───── Data supplied

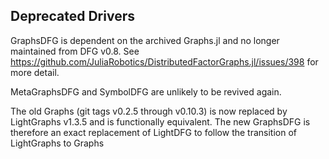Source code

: ## Deprecated Drivers

GraphsDFG is dependent on the archived Graphs.jl and no longer maintained from DFG v0.8.
See https://github.com/JuliaRobotics/DistributedFactorGraphs.jl/issues/398 for more detail.

MetaGraphsDFG and SymbolDFG are unlikely to be revived again.

The old Graphs (git tags v0.2.5 through v0.10.3) is now replaced by LightGraphs v1.3.5 and is functionally equivalent.
The new GraphsDFG is therefore an exact replacement of LightDFG to follow the transition of LightGraphs to Graphs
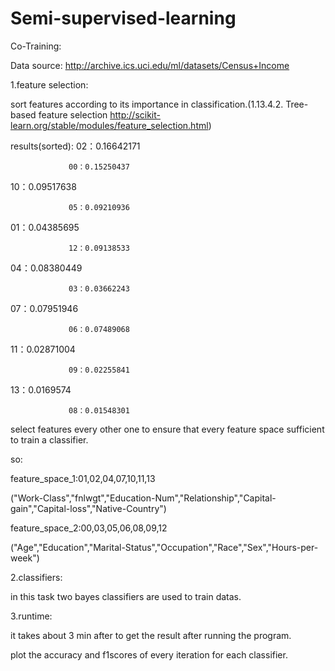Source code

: # Semi-supervised-learning
Co-Training:

Data source: http://archive.ics.uci.edu/ml/datasets/Census+Income

1.feature selection:

sort features according to its importance in classification.(1.13.4.2. Tree-based feature selection http://scikit-learn.org/stable/modules/feature_selection.html)

results(sorted):
  02：0.16642171
  
                 00：0.15250437  
                 
  10：0.09517638
  
                 05：0.09210936
                 
  01：0.04385695  
  
                 12：0.09138533
                 
  04：0.08380449 
  
                 03：0.03662243  
                 
  07：0.07951946
  
                 06：0.07489068  
                 
  11：0.02871004
  
                 09：0.02255841
                 
  13：0.0169574
  
                 08：0.01548301
                 
select features every other one to ensure that every feature space sufficient to train a classifier.

so:

feature_space_1:01,02,04,07,10,11,13

("Work-Class","fnlwgt","Education-Num","Relationship","Capital-gain","Capital-loss","Native-Country")

feature_space_2:00,03,05,06,08,09,12

("Age","Education","Marital-Status","Occupation","Race","Sex","Hours-per-week")

2.classifiers:

in this task two bayes classifiers are used to train datas.

3.runtime:

it takes about 3 min after to get the result after running the program.

plot the accuracy and f1scores of every iteration for each classifier.
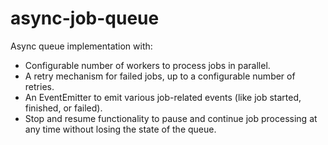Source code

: # async-job-queue

Async queue implementation with:
- Configurable number of workers to process jobs in parallel.
- A retry mechanism for failed jobs, up to a configurable number of retries.
- An EventEmitter to emit various job-related events (like job started, finished, or failed).
- Stop and resume functionality to pause and continue job processing at any time without losing the state of the queue.
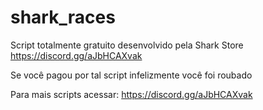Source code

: # shark_races

Script totalmente gratuito desenvolvido pela Shark Store 
https://discord.gg/aJbHCAXvak

Se você pagou por tal script infelizmente você foi roubado

Para mais scripts acessar:
https://discord.gg/aJbHCAXvak
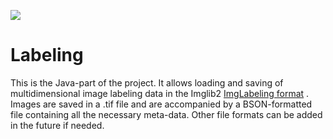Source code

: [![](https://github.com/Labelings/Labeling/actions/workflows/build-main.yml/badge.svg)](https://github.com/Labelings/Labeling/actions/workflows/build-main.yml)

# Labeling

This is the Java-part of the project. It allows loading and saving of multidimensional image labeling data in the
Imglib2 [ImgLabeling format](https://github.com/imglib/imglib2-roi/blob/master/src/main/java/net/imglib2/roi/labeling/ImgLabeling.java)
. Images are saved in a .tif file and are accompanied by a BSON-formatted file containing all the necessary meta-data.
Other file formats can be added in the future if needed.
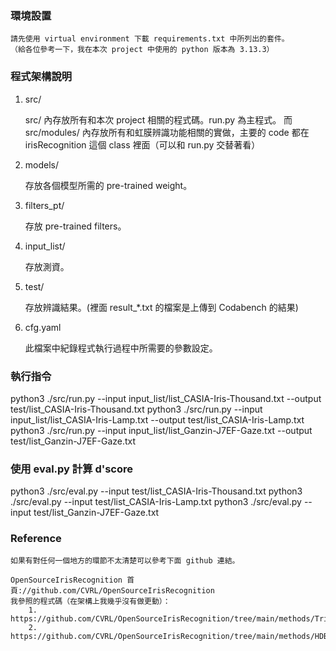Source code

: ### 環境設置

    請先使用 virtual environment 下載 requirements.txt 中所列出的套件。
    （給各位參考一下，我在本次 project 中使用的 python 版本為 3.13.3）

### 程式架構說明

1. src/

    src/ 內存放所有和本次 project 相關的程式碼。run.py 為主程式。
    而 src/modules/ 內存放所有和虹膜辨識功能相關的實做，主要的 code 都在 irisRecognition 這個 class 裡面（可以和 run.py 交替著看）

2. models/

    存放各個模型所需的 pre-trained weight。

3. filters_pt/

    存放 pre-trained filters。

4. input_list/

    存放測資。

5. test/

    存放辨識結果。(裡面 result_*.txt 的檔案是上傳到 Codabench 的結果)

6. cfg.yaml

    此檔案中紀錄程式執行過程中所需要的參數設定。

### 執行指令

python3 ./src/run.py --input input_list/list_CASIA-Iris-Thousand.txt --output test/list_CASIA-Iris-Thousand.txt
python3 ./src/run.py --input input_list/list_CASIA-Iris-Lamp.txt --output test/list_CASIA-Iris-Lamp.txt
python3 ./src/run.py --input input_list/list_Ganzin-J7EF-Gaze.txt --output test/list_Ganzin-J7EF-Gaze.txt

### 使用 eval.py 計算 d'score

python3 ./src/eval.py --input test/list_CASIA-Iris-Thousand.txt
python3 ./src/eval.py --input test/list_CASIA-Iris-Lamp.txt
python3 ./src/eval.py --input test/list_Ganzin-J7EF-Gaze.txt

### Reference
    如果有對任何一個地方的環節不太清楚可以參考下面 github 連結。

    OpenSourceIrisRecognition 首頁://github.com/CVRL/OpenSourceIrisRecognition
    我參照的程式碼（在架構上我幾乎沒有做更動）：
        1. https://github.com/CVRL/OpenSourceIrisRecognition/tree/main/methods/TripletNN/Python
        2. https://github.com/CVRL/OpenSourceIrisRecognition/tree/main/methods/HDBIF/Python
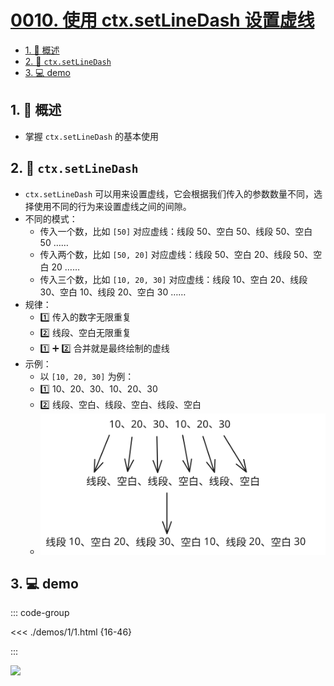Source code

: # [0010. 使用 ctx.setLineDash 设置虚线](https://github.com/Tdahuyou/TNotes.canvas/tree/main/notes/0010.%20%E4%BD%BF%E7%94%A8%20ctx.setLineDash%20%E8%AE%BE%E7%BD%AE%E8%99%9A%E7%BA%BF)

<!-- region:toc -->

- [1. 📝 概述](#1--概述)
- [2. 📒 `ctx.setLineDash`](#2--ctxsetlinedash)
- [3. 💻 demo](#3--demo)

<!-- endregion:toc -->

## 1. 📝 概述

- 掌握 `ctx.setLineDash` 的基本使用

## 2. 📒 `ctx.setLineDash`

- `ctx.setLineDash` 可以用来设置虚线，它会根据我们传入的参数数量不同，选择使用不同的行为来设置虚线之间的间隙。
- 不同的模式：
  - 传入一个数，比如 `[50]` 对应虚线：线段 50、空白 50、线段 50、空白 50 ……
  - 传入两个数，比如 `[50, 20]` 对应虚线：线段 50、空白 20、线段 50、空白 20 ……
  - 传入三个数，比如 `[10, 20, 30]` 对应虚线：线段 10、空白 20、线段 30、空白 10、线段 20、空白 30 ……
- 规律：
  - 1️⃣ 传入的数字无限重复
  - 2️⃣ 线段、空白无限重复
  - 1️⃣ ➕ 2️⃣ 合并就是最终绘制的虚线
- 示例：
  - 以 `[10, 20, 30]` 为例：
  - 1️⃣ 10、20、30、10、20、30
  - 2️⃣ 线段、空白、线段、空白、线段、空白
  - ![svg](./assets/1.svg)

## 3. 💻 demo

::: code-group

<<< ./demos/1/1.html {16-46}

:::

![](https://cdn.jsdelivr.net/gh/Tdahuyou/imgs@main/2024-10-03-23-08-48.png)
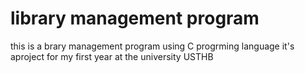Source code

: # library management program 
this is a brary management program using C progrming language 
it's aproject for my first year at the university USTHB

──────────

Required action:
Reproduce the source text of every entry above line for line and without changes, omitting the pictures.

Expected answer:
Source code

: ## Deprecated Drivers

GraphsDFG is dependent on the archived Graphs.jl and no longer maintained from DFG v0.8.
See https://github.com/JuliaRobotics/DistributedFactorGraphs.jl/issues/398 for more detail.

MetaGraphsDFG and SymbolDFG are unlikely to be revived again.

The old Graphs (git tags v0.2.5 through v0.10.3) is now replaced by LightGraphs v1.3.5 and is functionally equivalent.
The new GraphsDFG is therefore an exact replacement of LightDFG to follow the transition of LightGraphs to Graphs
Source code

: # Semi-supervised-learning
Co-Training:

Data source: http://archive.ics.uci.edu/ml/datasets/Census+Income

1.feature selection:

sort features according to its importance in classification.(1.13.4.2. Tree-based feature selection http://scikit-learn.org/stable/modules/feature_selection.html)

results(sorted):
  02：0.16642171
  
                 00：0.15250437  
                 
  10：0.09517638
  
                 05：0.09210936
                 
  01：0.04385695  
  
                 12：0.09138533
                 
  04：0.08380449 
  
                 03：0.03662243  
                 
  07：0.07951946
  
                 06：0.07489068  
                 
  11：0.02871004
  
                 09：0.02255841
                 
  13：0.0169574
  
                 08：0.01548301
                 
select features every other one to ensure that every feature space sufficient to train a classifier.

so:

feature_space_1:01,02,04,07,10,11,13

("Work-Class","fnlwgt","Education-Num","Relationship","Capital-gain","Capital-loss","Native-Country")

feature_space_2:00,03,05,06,08,09,12

("Age","Education","Marital-Status","Occupation","Race","Sex","Hours-per-week")

2.classifiers:

in this task two bayes classifiers are used to train datas.

3.runtime:

it takes about 3 min after to get the result after running the program.

plot the accuracy and f1scores of every iteration for each classifier.
Source code

: # async-job-queue

Async queue implementation with:
- Configurable number of workers to process jobs in parallel.
- A retry mechanism for failed jobs, up to a configurable number of retries.
- An EventEmitter to emit various job-related events (like job started, finished, or failed).
- Stop and resume functionality to pause and continue job processing at any time without losing the state of the queue.
Source code

: # shark_races

Script totalmente gratuito desenvolvido pela Shark Store 
https://discord.gg/aJbHCAXvak

Se você pagou por tal script infelizmente você foi roubado

Para mais scripts acessar:
https://discord.gg/aJbHCAXvak
Source code

: [![](https://github.com/Labelings/Labeling/actions/workflows/build-main.yml/badge.svg)](https://github.com/Labelings/Labeling/actions/workflows/build-main.yml)

# Labeling

This is the Java-part of the project. It allows loading and saving of multidimensional image labeling data in the
Imglib2 [ImgLabeling format](https://github.com/imglib/imglib2-roi/blob/master/src/main/java/net/imglib2/roi/labeling/ImgLabeling.java)
. Images are saved in a .tif file and are accompanied by a BSON-formatted file containing all the necessary meta-data.
Other file formats can be added in the future if needed.
Source code

: ### 環境設置

    請先使用 virtual environment 下載 requirements.txt 中所列出的套件。
    （給各位參考一下，我在本次 project 中使用的 python 版本為 3.13.3）

### 程式架構說明

1. src/

    src/ 內存放所有和本次 project 相關的程式碼。run.py 為主程式。
    而 src/modules/ 內存放所有和虹膜辨識功能相關的實做，主要的 code 都在 irisRecognition 這個 class 裡面（可以和 run.py 交替著看）

2. models/

    存放各個模型所需的 pre-trained weight。

3. filters_pt/

    存放 pre-trained filters。

4. input_list/

    存放測資。

5. test/

    存放辨識結果。(裡面 result_*.txt 的檔案是上傳到 Codabench 的結果)

6. cfg.yaml

    此檔案中紀錄程式執行過程中所需要的參數設定。

### 執行指令

python3 ./src/run.py --input input_list/list_CASIA-Iris-Thousand.txt --output test/list_CASIA-Iris-Thousand.txt
python3 ./src/run.py --input input_list/list_CASIA-Iris-Lamp.txt --output test/list_CASIA-Iris-Lamp.txt
python3 ./src/run.py --input input_list/list_Ganzin-J7EF-Gaze.txt --output test/list_Ganzin-J7EF-Gaze.txt

### 使用 eval.py 計算 d'score

python3 ./src/eval.py --input test/list_CASIA-Iris-Thousand.txt
python3 ./src/eval.py --input test/list_CASIA-Iris-Lamp.txt
python3 ./src/eval.py --input test/list_Ganzin-J7EF-Gaze.txt

### Reference
    如果有對任何一個地方的環節不太清楚可以參考下面 github 連結。

    OpenSourceIrisRecognition 首頁://github.com/CVRL/OpenSourceIrisRecognition
    我參照的程式碼（在架構上我幾乎沒有做更動）：
        1. https://github.com/CVRL/OpenSourceIrisRecognition/tree/main/methods/TripletNN/Python
        2. https://github.com/CVRL/OpenSourceIrisRecognition/tree/main/methods/HDBIF/Python
Source code

: # [0010. 使用 ctx.setLineDash 设置虚线](https://github.com/Tdahuyou/TNotes.canvas/tree/main/notes/0010.%20%E4%BD%BF%E7%94%A8%20ctx.setLineDash%20%E8%AE%BE%E7%BD%AE%E8%99%9A%E7%BA%BF)

<!-- region:toc -->

- [1. 📝 概述](#1--概述)
- [2. 📒 `ctx.setLineDash`](#2--ctxsetlinedash)
- [3. 💻 demo](#3--demo)

<!-- endregion:toc -->

## 1. 📝 概述

- 掌握 `ctx.setLineDash` 的基本使用

## 2. 📒 `ctx.setLineDash`

- `ctx.setLineDash` 可以用来设置虚线，它会根据我们传入的参数数量不同，选择使用不同的行为来设置虚线之间的间隙。
- 不同的模式：
  - 传入一个数，比如 `[50]` 对应虚线：线段 50、空白 50、线段 50、空白 50 ……
  - 传入两个数，比如 `[50, 20]` 对应虚线：线段 50、空白 20、线段 50、空白 20 ……
  - 传入三个数，比如 `[10, 20, 30]` 对应虚线：线段 10、空白 20、线段 30、空白 10、线段 20、空白 30 ……
- 规律：
  - 1️⃣ 传入的数字无限重复
  - 2️⃣ 线段、空白无限重复
  - 1️⃣ ➕ 2️⃣ 合并就是最终绘制的虚线
- 示例：
  - 以 `[10, 20, 30]` 为例：
  - 1️⃣ 10、20、30、10、20、30
  - 2️⃣ 线段、空白、线段、空白、线段、空白
  - ![svg](./assets/1.svg)

## 3. 💻 demo

::: code-group

<<< ./demos/1/1.html {16-46}

:::

![](https://cdn.jsdelivr.net/gh/Tdahuyou/imgs@main/2024-10-03-23-08-48.png)
Source code

: # library management program 
this is a brary management program using C progrming language 
it's aproject for my first year at the university USTHB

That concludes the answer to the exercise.